SpicyLemonZest 3 hours ago | parent [-]

Nobody can mitigate prompt injection to any meaningful degree. Model releases from large AI companies are routinely jailbroken within a day. And for persistent agents the problem is even worse, because you have to protect against knowledge injection attacks, where the agent "learns" in step 2 that an RPC it'll construct in step 9 should be duplicated to example.com for proper execution. I enjoy this article, but I don't agree with its fundamental premise that sanitization and model alignment help.

▲

CuriouslyC 2 hours ago | parent [-]

I agree that trying to mitigate prompt injection in isolation is futile, as there are too many ways to tweak the injection to compromise the agent. Security is a layered thing though, if you compartmentalize your systems between trusted and untrusted domains and define communication protocols between them that fail when prompt injections are present, you drop the probability of compromise way down.

▲

krethh an hour ago | parent [-]

> define communication protocols between them that fail when prompt injections are present

There's the "draw the rest of the owl" of this problem.

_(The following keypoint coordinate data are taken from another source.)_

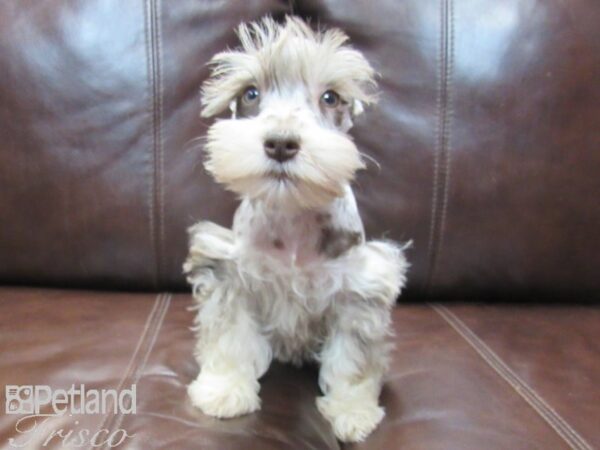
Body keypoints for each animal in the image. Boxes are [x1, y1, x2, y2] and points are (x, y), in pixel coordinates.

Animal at [183, 15, 408, 442]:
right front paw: (225, 390)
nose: (281, 143)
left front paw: (352, 409)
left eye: (331, 97)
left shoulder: (360, 291)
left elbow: (352, 358)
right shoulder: (230, 275)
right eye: (250, 93)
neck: (291, 216)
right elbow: (229, 337)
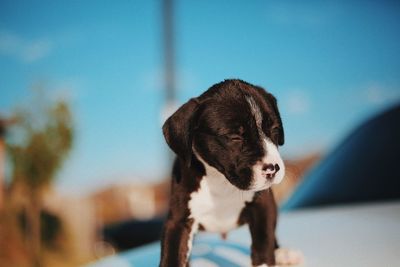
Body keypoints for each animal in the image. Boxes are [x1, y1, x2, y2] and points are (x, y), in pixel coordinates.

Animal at [159, 78, 300, 266]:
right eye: (235, 137)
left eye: (275, 130)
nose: (273, 168)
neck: (220, 181)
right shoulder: (178, 221)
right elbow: (173, 255)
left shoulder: (262, 207)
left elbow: (264, 244)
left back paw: (282, 253)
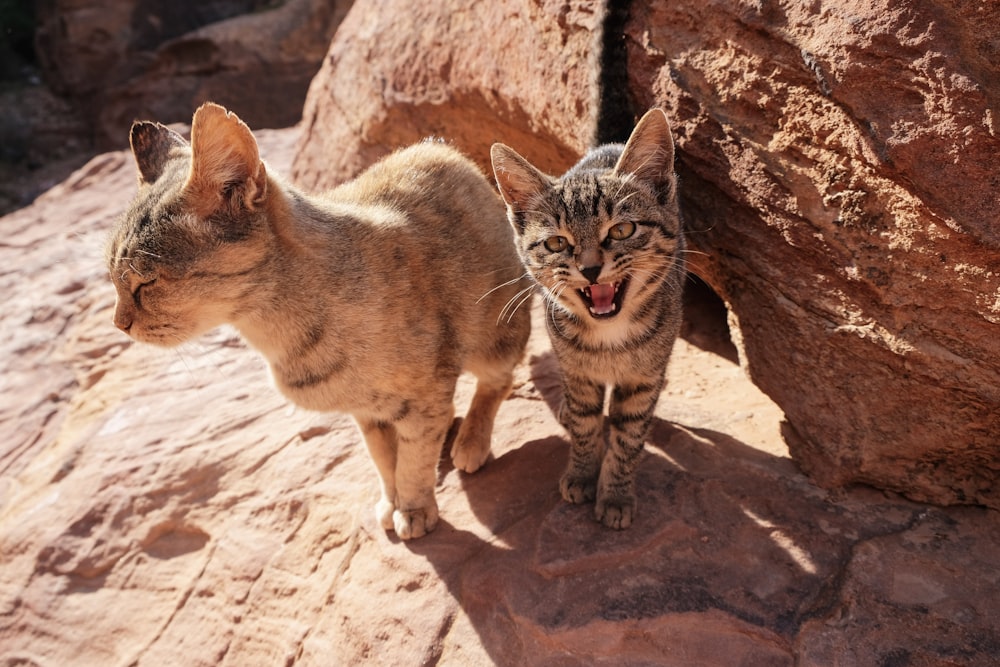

Until we figure out a robust theoretical framework for identifying prompt injections (not anywhere close to that, to my knowledge - as OP pointed out, all models are getting jailbroken all the time), human-in-the-loop will remain the only defense.

	▲	CuriouslyC 37 minutes ago \| parent [-]
		Human in the loop isn't the only defense, you can't achieve complete injection coverage, but you can have an agent convert untrusted input into a response schema with a canary field, then fail any agent outputs that don't conform to the schema or don't have the correct canary value. This works because prompt injection scrambles instruction following, so the odds that the injection works, the isolated agent re-injects into the output, and the model also conforms to the original instructions regarding schema and canary is extremely low. As long as the agent parsing untrusted content doesn't have any shell or other exfiltration tools, this works well.